Provided data
— Start —

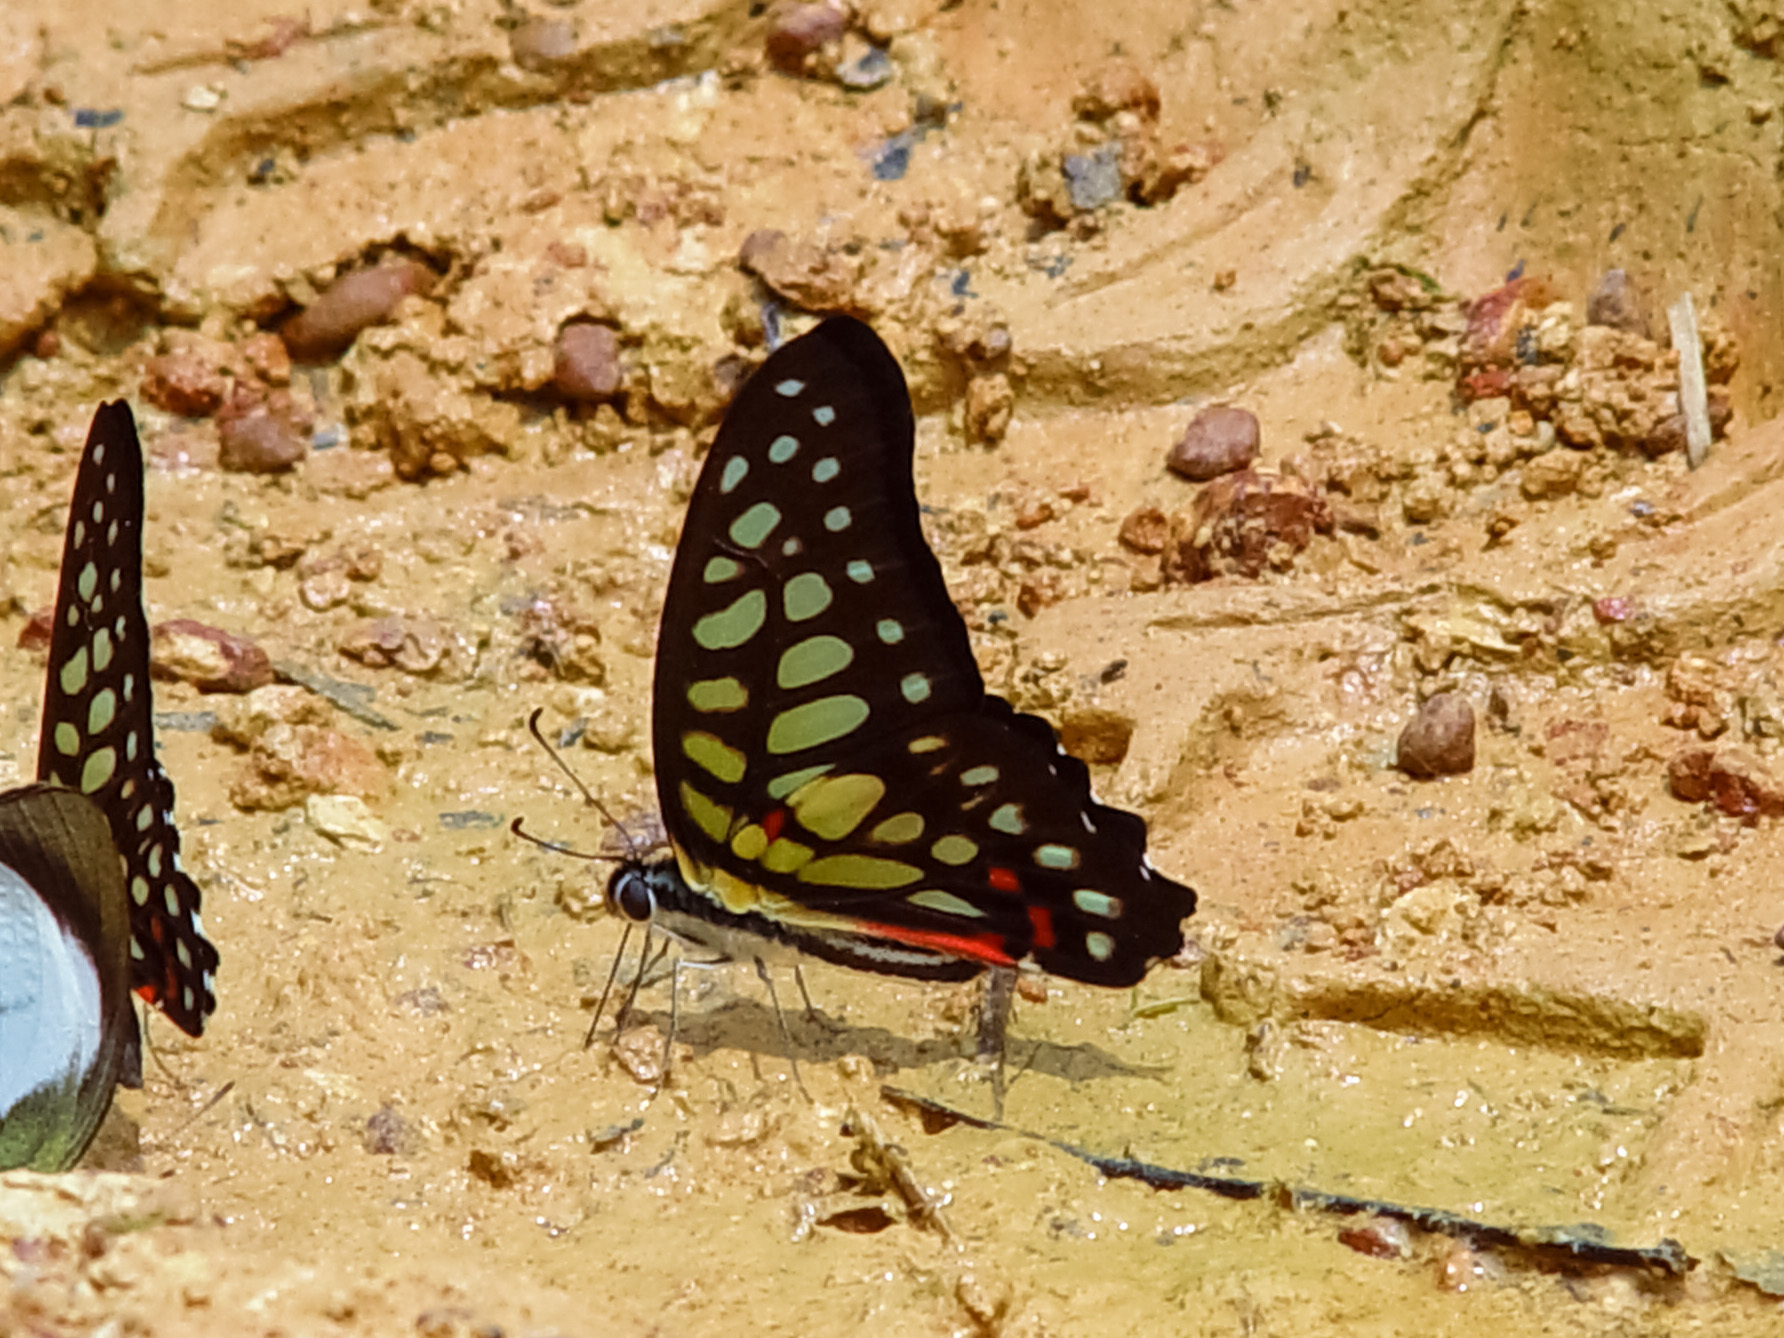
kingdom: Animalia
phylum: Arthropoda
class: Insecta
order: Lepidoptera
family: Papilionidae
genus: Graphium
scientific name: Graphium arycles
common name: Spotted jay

— End —
— Start —

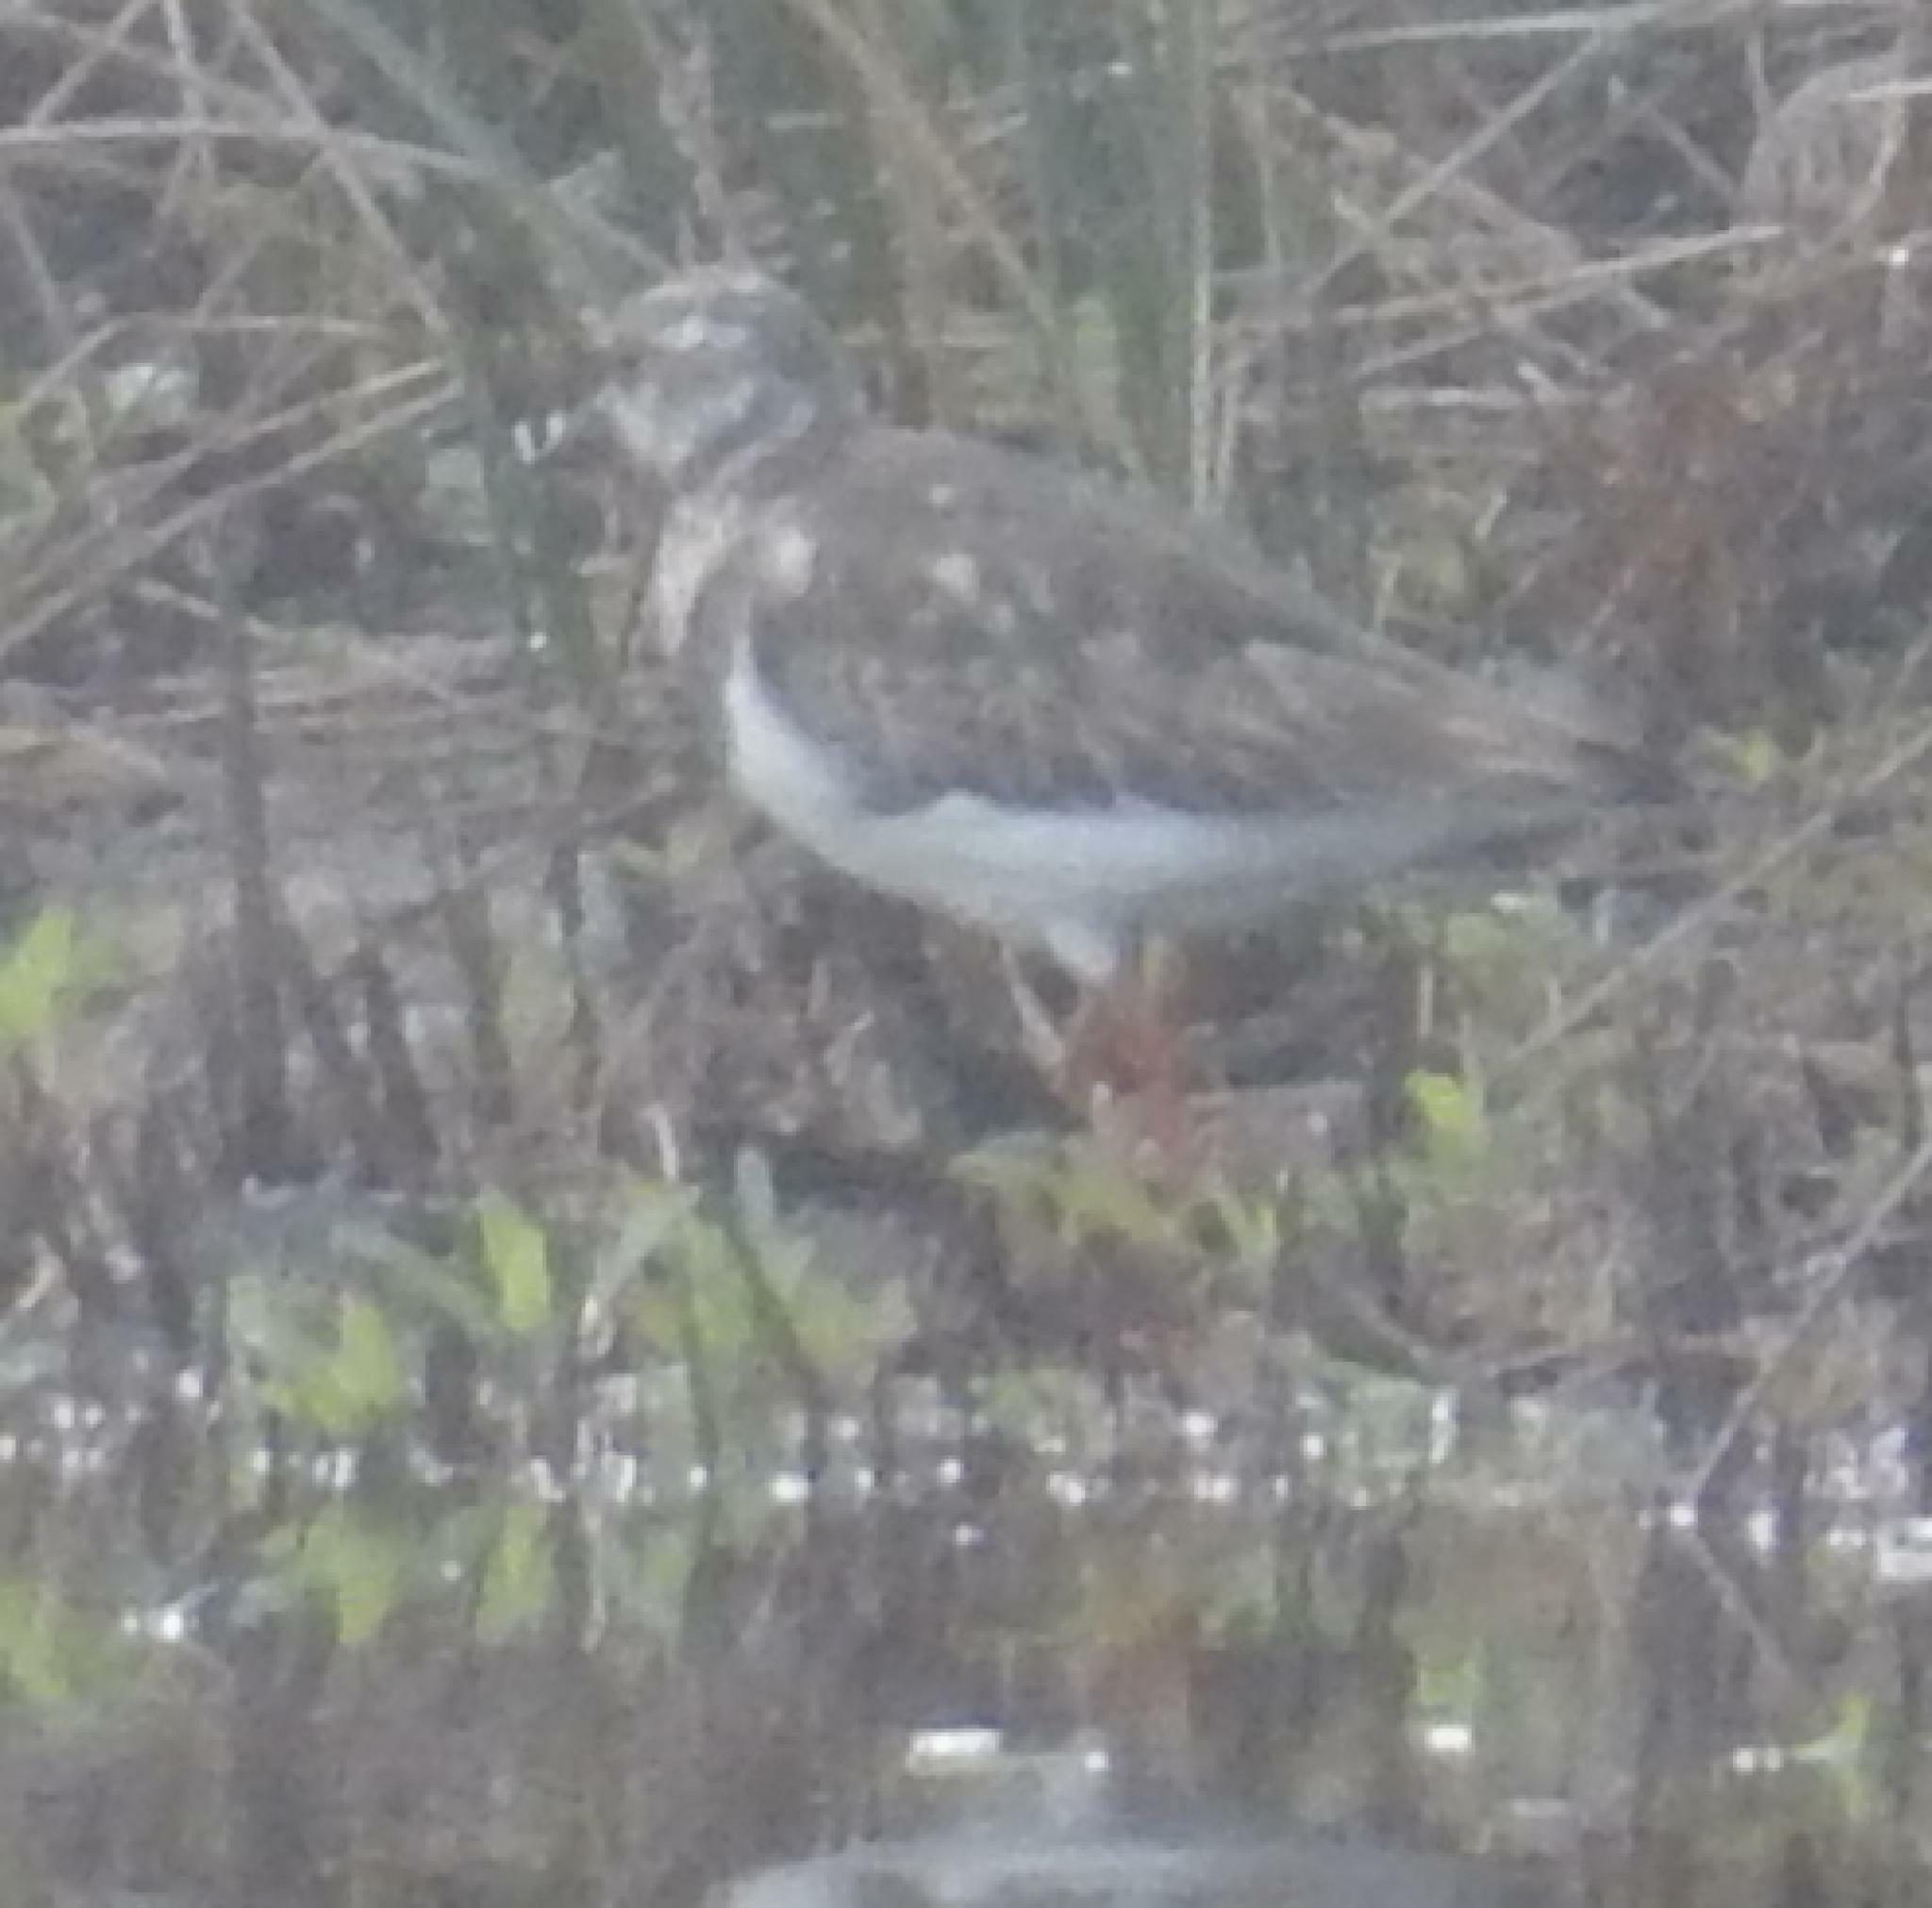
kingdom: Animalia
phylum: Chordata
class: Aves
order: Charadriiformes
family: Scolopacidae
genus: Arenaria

— End —
— Start —

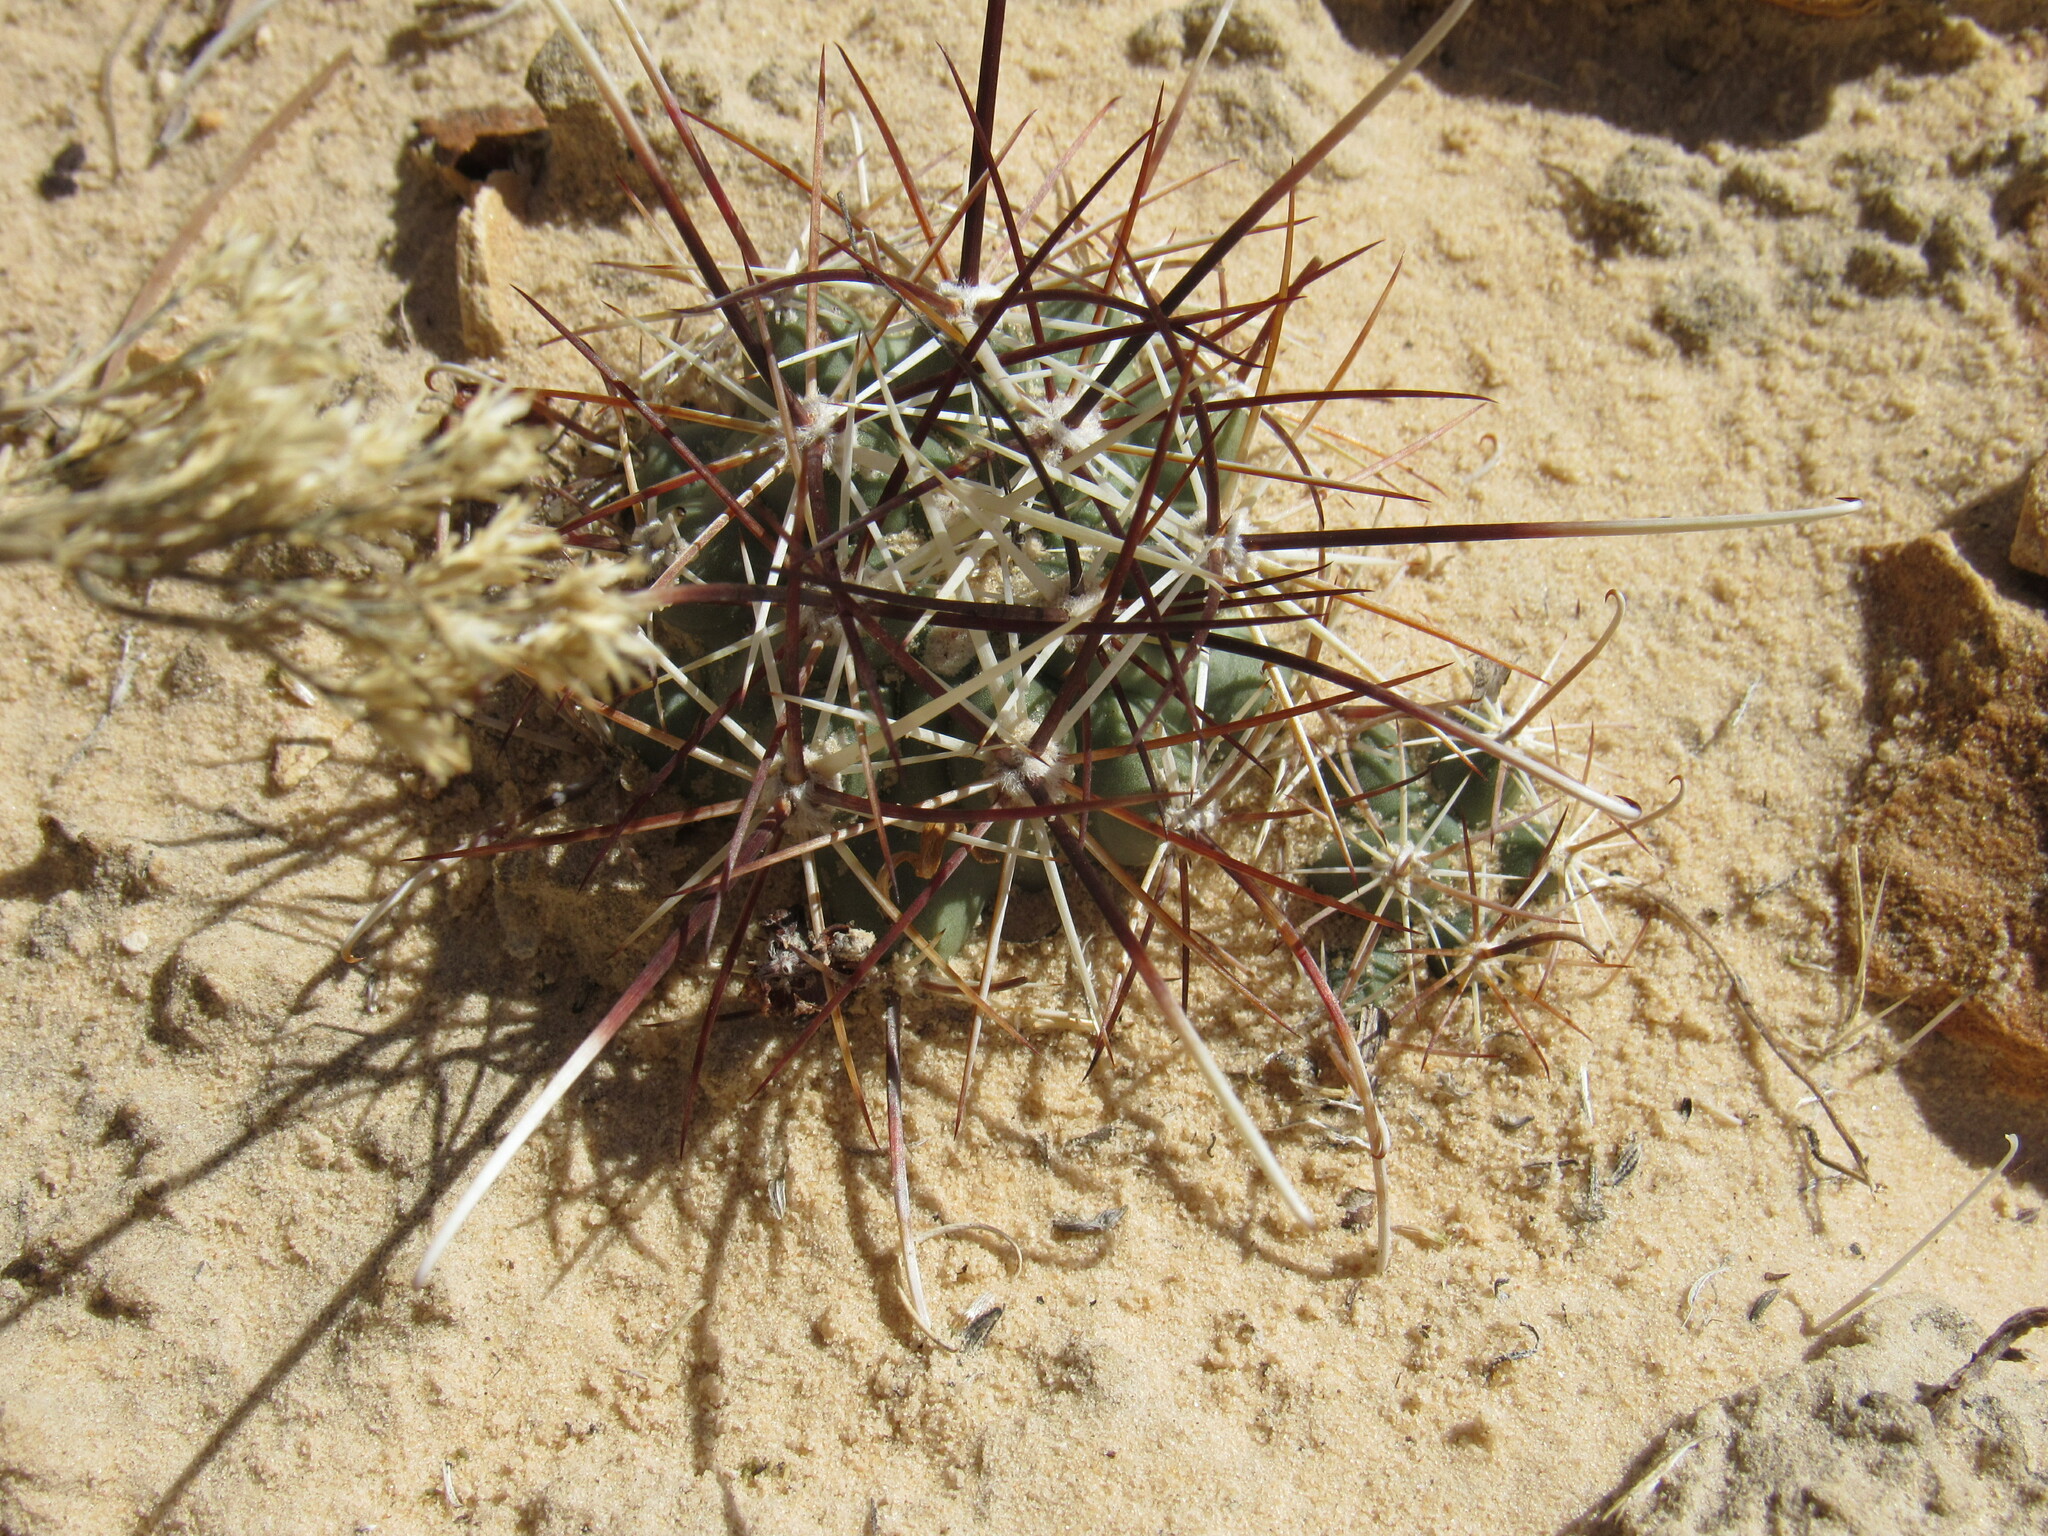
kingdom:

— End —

Challenge
Reproduce the listing above, character for character, from the line with "phylum: Arthropoda" to the line with "scientific name: Graphium arycles", including both of those lines.

Reply to the task
phylum: Arthropoda
class: Insecta
order: Lepidoptera
family: Papilionidae
genus: Graphium
scientific name: Graphium arycles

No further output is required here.